God's "curse" of Eve was that she would desire her husband and he would rule over her. I don't think it's a curse, unlike God explicitly cursing the ground. Instead, I think it is a sad proclamation of what would happen after the fall. I think the conservative church has butchered this because they want to claim that women desire to take the position and authority of their husbands, and the response (some churches say deserved response...) is putting her in her place, i.e. domineering.

I think the core word to describe this is objectification it's the root of many of the ills that have come to the forefront in the church today, although I believe only because God has given a voice to the oppressed. The two lines of light and dark are figured in Cain's line vs. Seth's line. We see Cain's line focus on accomplishments and evil, while Seth's line, less accomplished, but more focused on God.

> **Parts of the exercise**
- a) List every proper name that appears in the passage about Eve's curse.
- b) Write out the passage about Eve's curse word for word, starting with "I think the core" and going on through "focused on God.".
These items come from a different source than the passage.

(Pictured people or hands with joints)
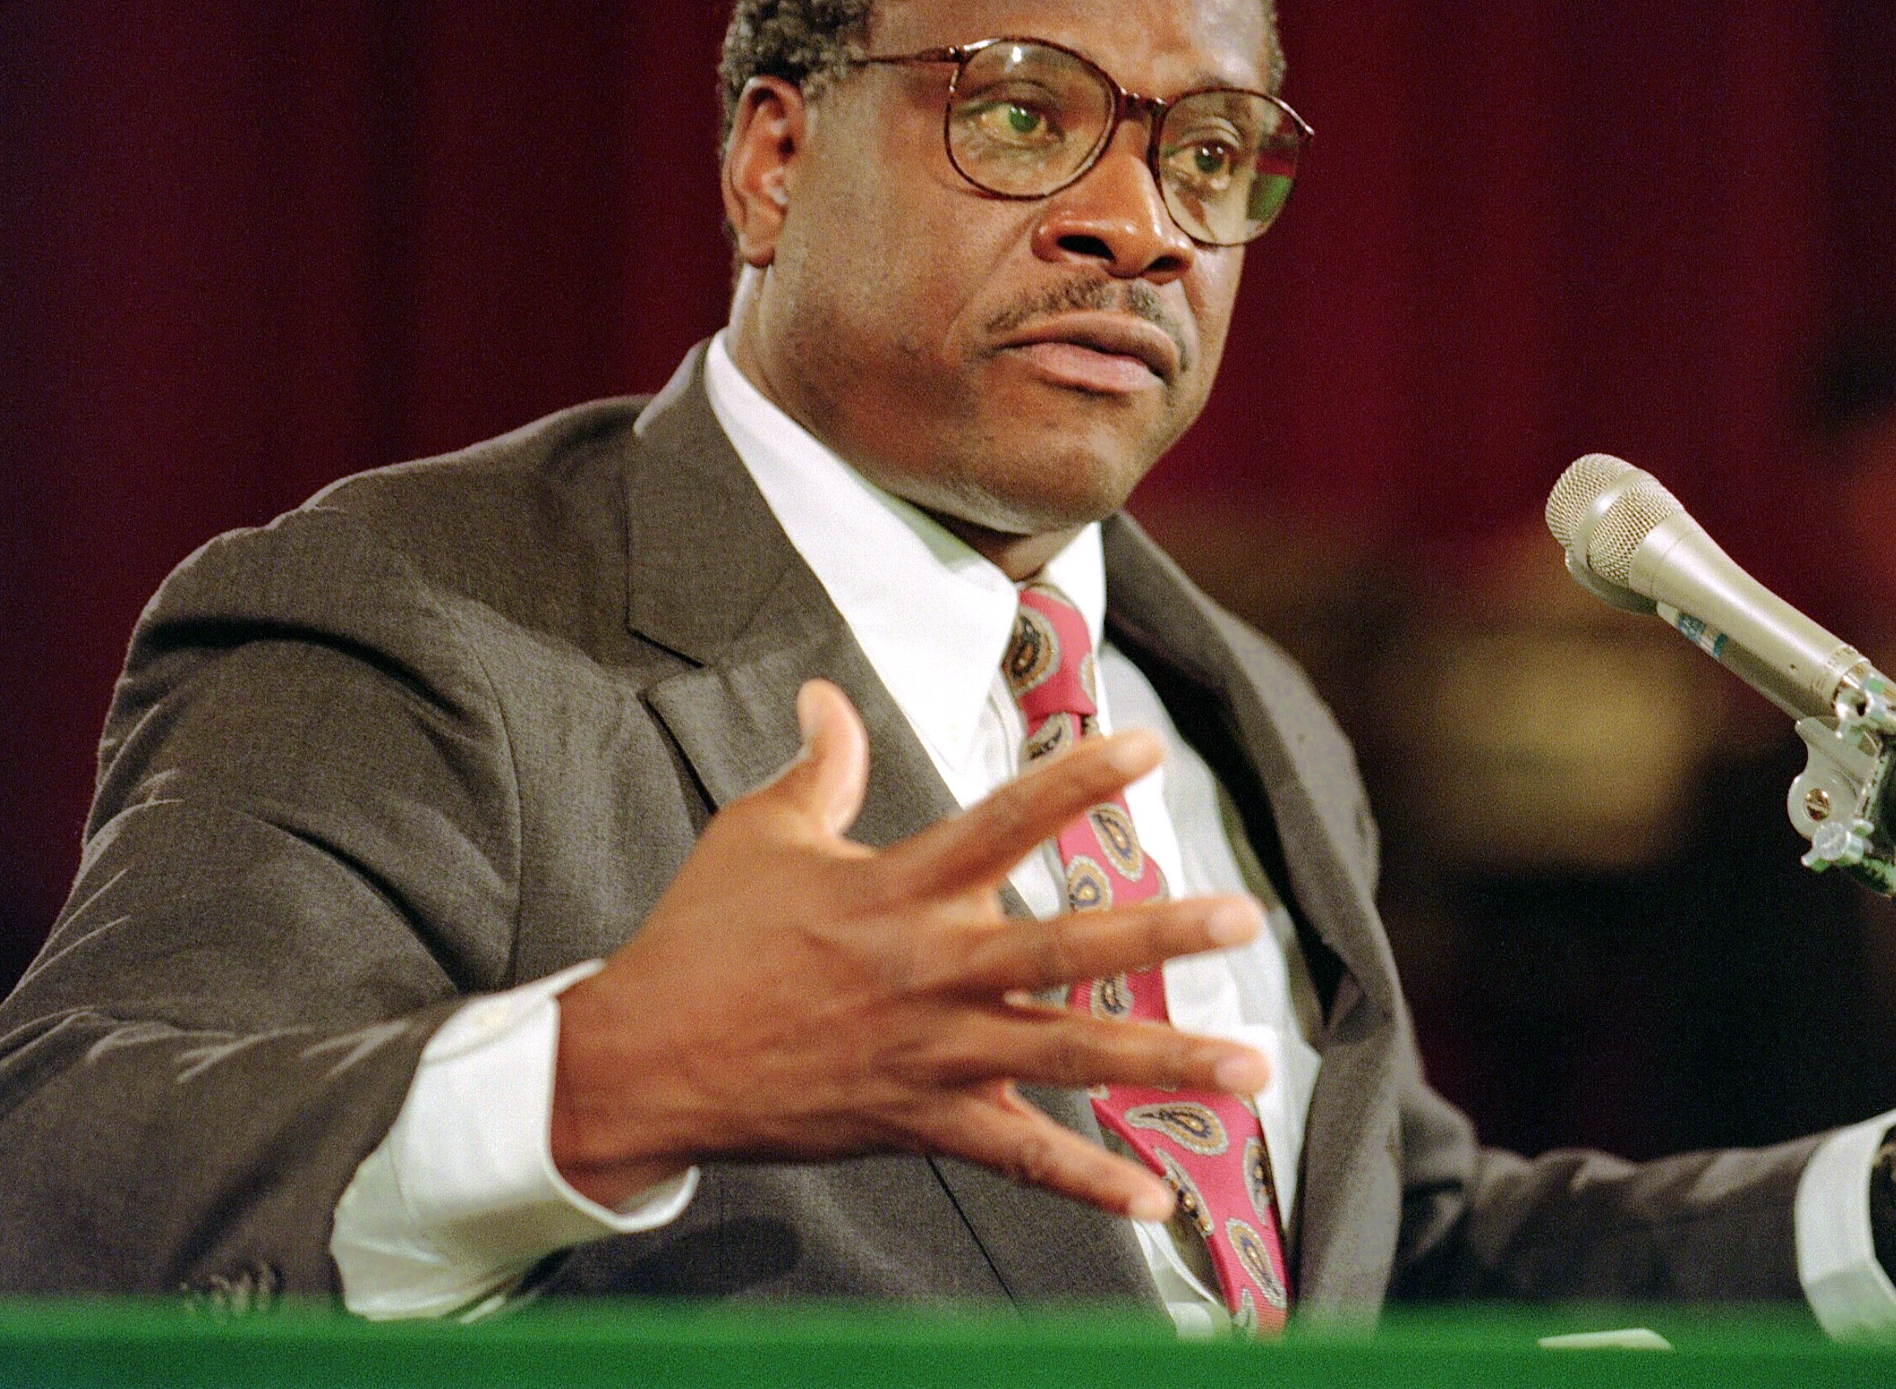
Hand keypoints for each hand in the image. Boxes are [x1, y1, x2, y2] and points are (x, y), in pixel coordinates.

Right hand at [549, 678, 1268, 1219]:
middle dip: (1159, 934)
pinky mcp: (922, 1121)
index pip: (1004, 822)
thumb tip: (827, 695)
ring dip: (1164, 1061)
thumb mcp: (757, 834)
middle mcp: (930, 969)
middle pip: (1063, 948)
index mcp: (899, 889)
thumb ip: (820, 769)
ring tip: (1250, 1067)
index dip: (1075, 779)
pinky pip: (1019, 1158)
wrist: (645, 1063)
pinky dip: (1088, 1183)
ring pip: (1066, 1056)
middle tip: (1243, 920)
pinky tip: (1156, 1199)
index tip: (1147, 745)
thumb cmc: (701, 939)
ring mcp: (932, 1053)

---

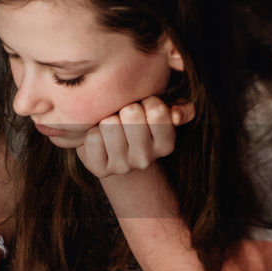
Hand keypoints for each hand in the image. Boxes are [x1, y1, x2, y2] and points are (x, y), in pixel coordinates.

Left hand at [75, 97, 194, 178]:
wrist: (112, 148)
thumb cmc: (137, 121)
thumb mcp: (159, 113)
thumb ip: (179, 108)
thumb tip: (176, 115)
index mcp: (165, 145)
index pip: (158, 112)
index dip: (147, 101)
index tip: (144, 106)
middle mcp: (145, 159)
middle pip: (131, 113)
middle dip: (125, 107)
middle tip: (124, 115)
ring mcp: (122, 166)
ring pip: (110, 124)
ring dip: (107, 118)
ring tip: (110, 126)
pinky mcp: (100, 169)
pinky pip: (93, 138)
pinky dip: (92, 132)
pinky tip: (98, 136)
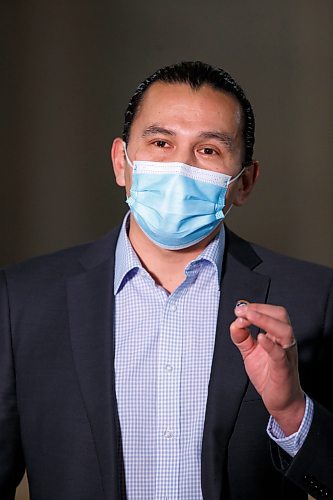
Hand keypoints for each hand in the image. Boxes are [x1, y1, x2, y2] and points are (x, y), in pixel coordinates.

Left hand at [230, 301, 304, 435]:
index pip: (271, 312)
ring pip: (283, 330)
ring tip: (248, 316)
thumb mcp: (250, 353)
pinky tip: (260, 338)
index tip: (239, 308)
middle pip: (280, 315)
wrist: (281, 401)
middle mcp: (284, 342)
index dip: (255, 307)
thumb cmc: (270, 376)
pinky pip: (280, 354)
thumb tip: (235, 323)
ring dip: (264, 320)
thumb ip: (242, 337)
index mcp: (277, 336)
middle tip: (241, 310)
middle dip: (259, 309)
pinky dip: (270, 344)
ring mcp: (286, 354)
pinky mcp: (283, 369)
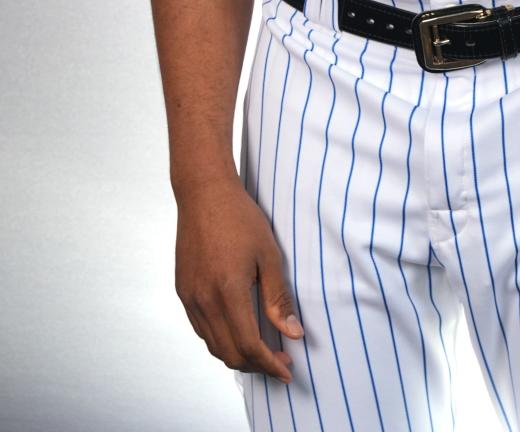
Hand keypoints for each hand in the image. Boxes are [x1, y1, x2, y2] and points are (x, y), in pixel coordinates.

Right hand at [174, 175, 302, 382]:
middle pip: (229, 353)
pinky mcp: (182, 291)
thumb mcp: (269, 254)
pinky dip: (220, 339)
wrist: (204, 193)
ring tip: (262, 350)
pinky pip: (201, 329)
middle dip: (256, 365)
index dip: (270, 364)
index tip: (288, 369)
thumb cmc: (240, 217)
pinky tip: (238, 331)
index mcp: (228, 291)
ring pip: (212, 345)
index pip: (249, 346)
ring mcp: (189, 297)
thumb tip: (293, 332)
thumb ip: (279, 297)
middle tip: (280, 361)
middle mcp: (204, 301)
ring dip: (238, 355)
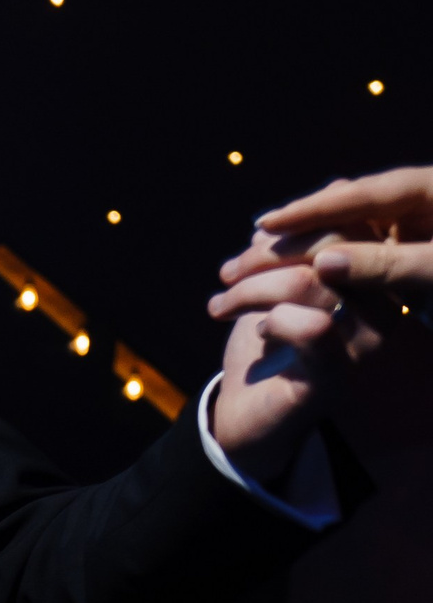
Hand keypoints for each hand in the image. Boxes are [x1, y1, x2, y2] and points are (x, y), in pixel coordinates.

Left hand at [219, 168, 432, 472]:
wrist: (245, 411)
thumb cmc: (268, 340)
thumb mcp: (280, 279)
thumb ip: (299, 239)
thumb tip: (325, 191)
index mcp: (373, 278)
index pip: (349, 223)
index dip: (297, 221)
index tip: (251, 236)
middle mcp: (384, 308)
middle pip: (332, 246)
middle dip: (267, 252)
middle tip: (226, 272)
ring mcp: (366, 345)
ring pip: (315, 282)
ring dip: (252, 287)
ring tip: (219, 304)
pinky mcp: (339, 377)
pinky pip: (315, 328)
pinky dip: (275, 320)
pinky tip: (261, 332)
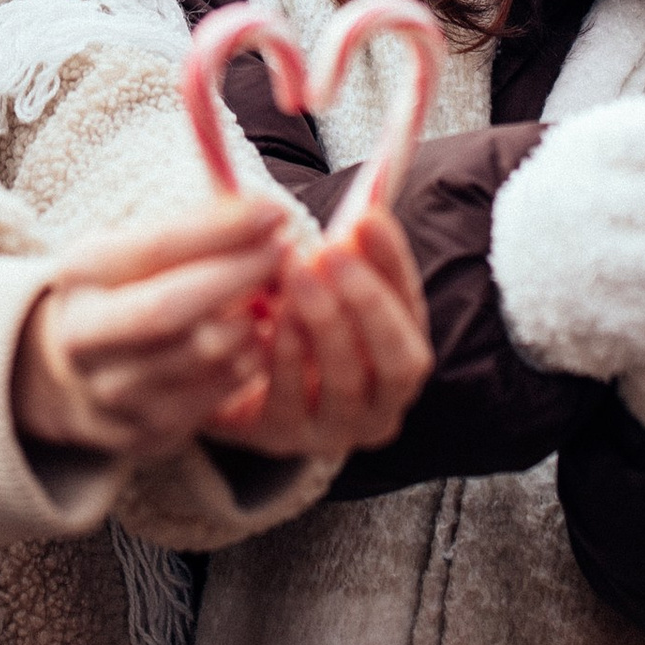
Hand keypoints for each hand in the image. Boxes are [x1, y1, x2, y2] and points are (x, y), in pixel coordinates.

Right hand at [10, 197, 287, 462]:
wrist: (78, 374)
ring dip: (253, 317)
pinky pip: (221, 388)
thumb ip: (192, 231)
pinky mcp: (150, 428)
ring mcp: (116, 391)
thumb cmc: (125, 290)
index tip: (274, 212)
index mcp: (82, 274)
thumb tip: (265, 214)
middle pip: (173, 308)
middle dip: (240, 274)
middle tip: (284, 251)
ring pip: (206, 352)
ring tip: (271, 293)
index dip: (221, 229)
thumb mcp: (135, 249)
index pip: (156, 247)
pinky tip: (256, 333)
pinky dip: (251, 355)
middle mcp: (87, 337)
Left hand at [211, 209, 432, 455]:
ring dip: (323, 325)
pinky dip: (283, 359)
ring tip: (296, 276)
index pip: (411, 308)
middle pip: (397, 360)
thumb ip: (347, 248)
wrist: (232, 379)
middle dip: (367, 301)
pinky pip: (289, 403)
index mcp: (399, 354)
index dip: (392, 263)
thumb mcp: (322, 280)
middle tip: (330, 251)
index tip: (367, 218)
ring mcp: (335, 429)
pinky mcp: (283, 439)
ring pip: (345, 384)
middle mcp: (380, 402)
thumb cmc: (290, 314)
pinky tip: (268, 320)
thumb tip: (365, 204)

> **Task responses**
- a) God, Eve, Cain, Seth

- b)
I think the core word to describe this is objectification it's the root of many of the ills that have come to the forefront in the church today, although I believe only because God has given a voice to the oppressed. The two lines of light and dark are figured in Cain's line vs. Seth's line. We see Cain's line focus on accomplishments and evil, while Seth's line, less accomplished, but more focused on God.